Exercise brief:
Copy every line of text in the entries below exactly, and leave the pictures out of your answer.
=== Begin Enclosure ===
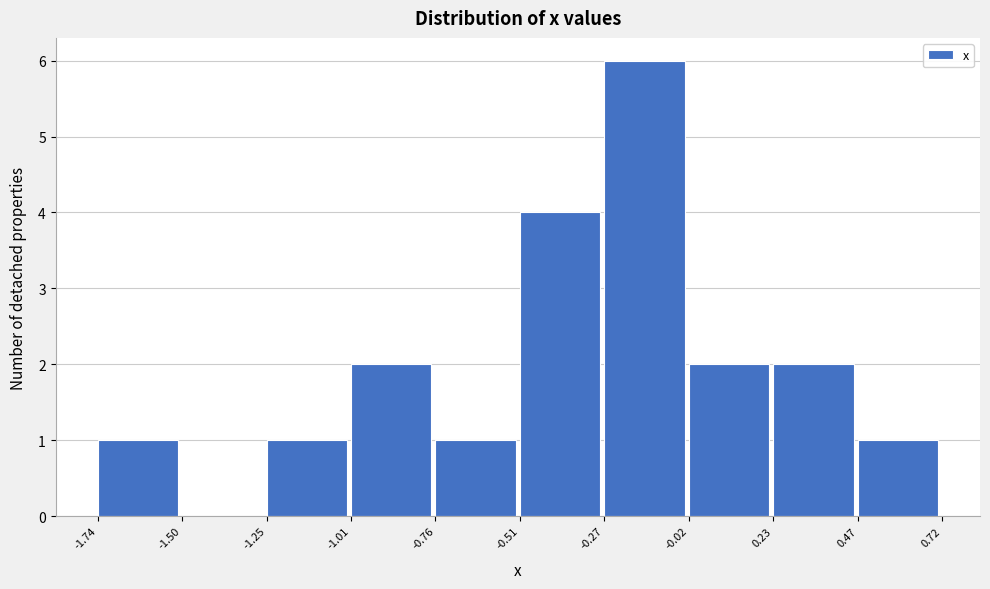

Reading left to right, list every bar in this chart as the range it spans on the x-axis followed by its height. The values are not printed on the chart, so give them approximately, as read against the axis.

-1.74 to -1.50: 1
-1.50 to -1.25: 0
-1.25 to -1.01: 1
-1.01 to -0.76: 2
-0.76 to -0.51: 1
-0.51 to -0.27: 4
-0.27 to -0.02: 6
-0.02 to 0.23: 2
0.23 to 0.47: 2
0.47 to 0.72: 1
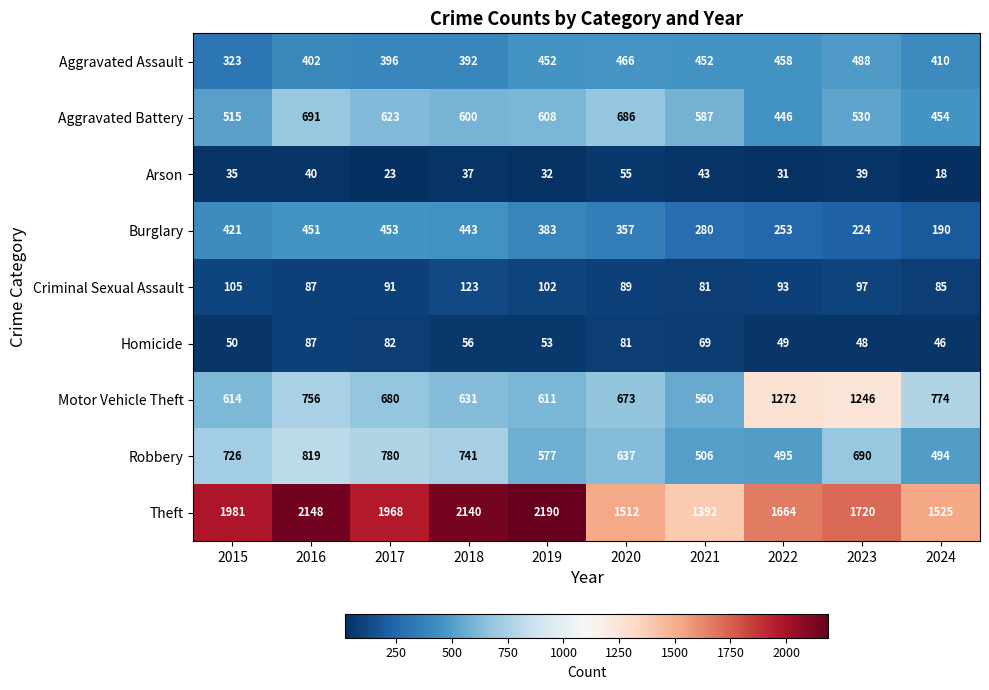

What is the difference between the maximum and minimum values in the Aggravated Assault series?

165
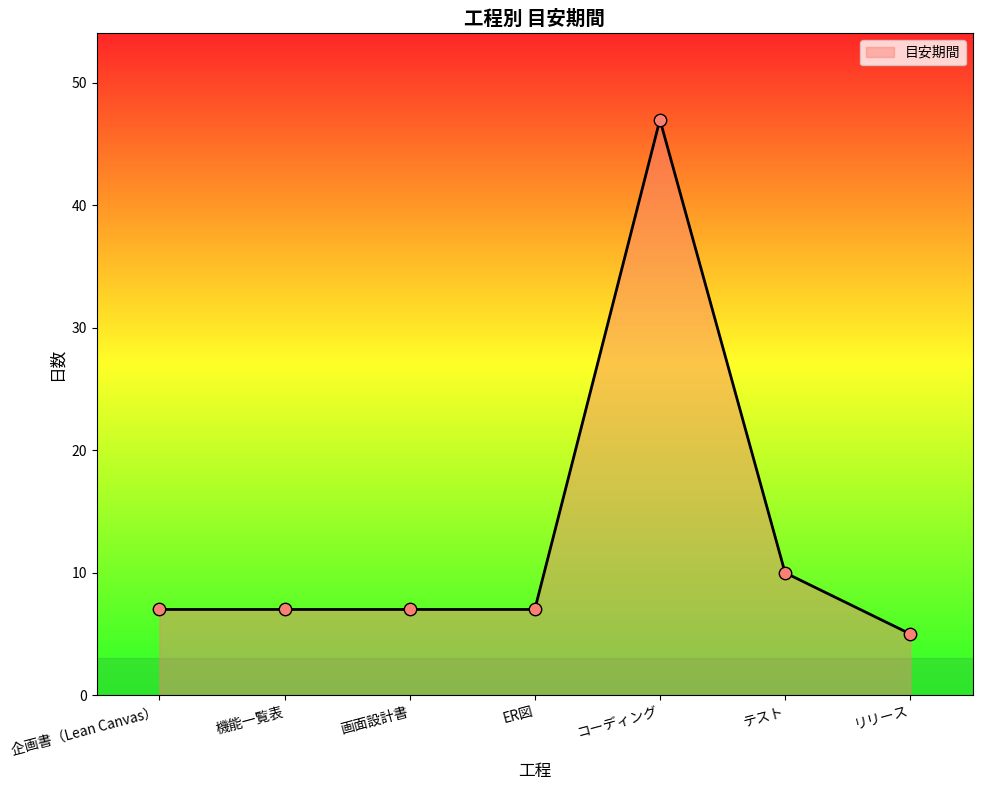

Between 企画書（Lean Canvas） and リリース, which is larger?

企画書（Lean Canvas）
=== End Enclosure ===
Your solution:
Reading left to right, list every bar in this chart as the range it spans on the x-axis followed by its height. The values are not printed on the chart, so give them approximately, as read against the axis.

-1.74 to -1.50: 1
-1.50 to -1.25: 0
-1.25 to -1.01: 1
-1.01 to -0.76: 2
-0.76 to -0.51: 1
-0.51 to -0.27: 4
-0.27 to -0.02: 6
-0.02 to 0.23: 2
0.23 to 0.47: 2
0.47 to 0.72: 1

What is the difference between the maximum and minimum values in the Aggravated Assault series?

165

Between 企画書（Lean Canvas） and リリース, which is larger?

企画書（Lean Canvas）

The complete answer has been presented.